Prior to the enactment of the statute, no significant incentives existed to deter the filing of state prison petitions raising insubstantial issues, and so in federal courts each year prisoners file thousands of petitions and take thousands of appeals.

11

The new statute has extensive benefits. It recognizes that it is difficult to explain why we require full exhaustion of state remedies in habeas corpus cases involving life and liberty, but allow direct access in prison rights cases under § 1983. As Justice Stewart stated in Preiser v. Rodriguez, 411 U.S. 475, 491-92, 93 S. Ct. 1827, 1837, 36 L. Ed. 2d 439 (1973):

12

Since these internal problems of state prisons involve issues so peculiarly within state authority and expertise, the states have an important interest in not being bypassed in the correction of those problems. Moreover, because most potential litigation involving state prisoners arises on a day to day basis, it is most efficient and properly handled by the state administrative bodies and the state courts, which are, for the most part, familiar with the grievances of state prisoners and in a better physical and practical position to deal with those grievances.

13

In light of the plain mandatory language of the statute regarding exhaustion of remedies, the legislative purpose underlying the plain language, and the sound policy on which it is based, this court will henceforth require that prisoners filing § 1983 cases involving prison conditions must allege and show that they have exhausted all available state administrative remedies.
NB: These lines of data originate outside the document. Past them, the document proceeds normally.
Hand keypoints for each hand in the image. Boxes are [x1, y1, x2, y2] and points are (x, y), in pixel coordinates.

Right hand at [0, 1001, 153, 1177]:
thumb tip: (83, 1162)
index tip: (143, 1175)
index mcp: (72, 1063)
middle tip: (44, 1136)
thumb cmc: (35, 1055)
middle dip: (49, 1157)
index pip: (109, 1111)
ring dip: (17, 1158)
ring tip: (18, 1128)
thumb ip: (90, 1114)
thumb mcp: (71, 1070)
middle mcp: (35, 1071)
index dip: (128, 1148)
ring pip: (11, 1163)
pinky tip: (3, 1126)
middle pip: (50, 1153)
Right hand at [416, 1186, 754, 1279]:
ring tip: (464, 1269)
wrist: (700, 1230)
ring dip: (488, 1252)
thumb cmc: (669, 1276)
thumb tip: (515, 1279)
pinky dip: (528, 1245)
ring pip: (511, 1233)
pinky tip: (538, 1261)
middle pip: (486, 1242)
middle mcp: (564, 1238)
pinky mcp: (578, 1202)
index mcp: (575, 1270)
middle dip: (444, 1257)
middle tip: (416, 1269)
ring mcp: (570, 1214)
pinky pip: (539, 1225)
A prisoner should attach to his § 1983 complaint the administrative decision, if it is available, showing the administrative disposition of his complaint. Exhaustion applies only to cases filed on or after April 26, 1996, the effective date of the Prison Litigation Reform Act. See White v. McGinnis, 131 F.3d 593, 595 (6th Cir.1997).

14

District courts should enforce the exhaustion requirement sua sponte if not raised by the defendant. The statutory language, "no action shall be brought" until all available remedies are "exhausted," should be interpreted to mean precisely what is obviously intended - that a federal court should not prematurely "decide" the merits of any such action. Federal courts should not adjudicate any such claim until after exhaustion unless the complaint satisfies § 1997e(c)(2). See also FED.R.CIV.P. 8(a) ("plain statement of federal court's jurisdiction" required and a "showing that the pleader is entitled to relief") and FED.R.CIV.P. 9(c) (requiring special pleading of "conditions precedent").

15

Because in the present case there is no indication that the requirements of the statute have been complied with, the case should be dismissed without prejudice, and the activity that the new statute contemplates should now occur--state adjudication of the claims.

16

Neither will this court process or decide the merits of any case on appeal that does not comply with the statute. Unless the record demonstrates that the requirements of the statute have been satisfied, the appeal should be dismissed without prejudice for failing to satisfy the exhaustion of available state remedies requirement.

17

Accordingly, the judgment of the district court is vacated and the case is remanded to the district court with instructions to dismiss the case without prejudice for failure to exhaust available administrative remedies as required by 42 U.S.C. § 1997e(a).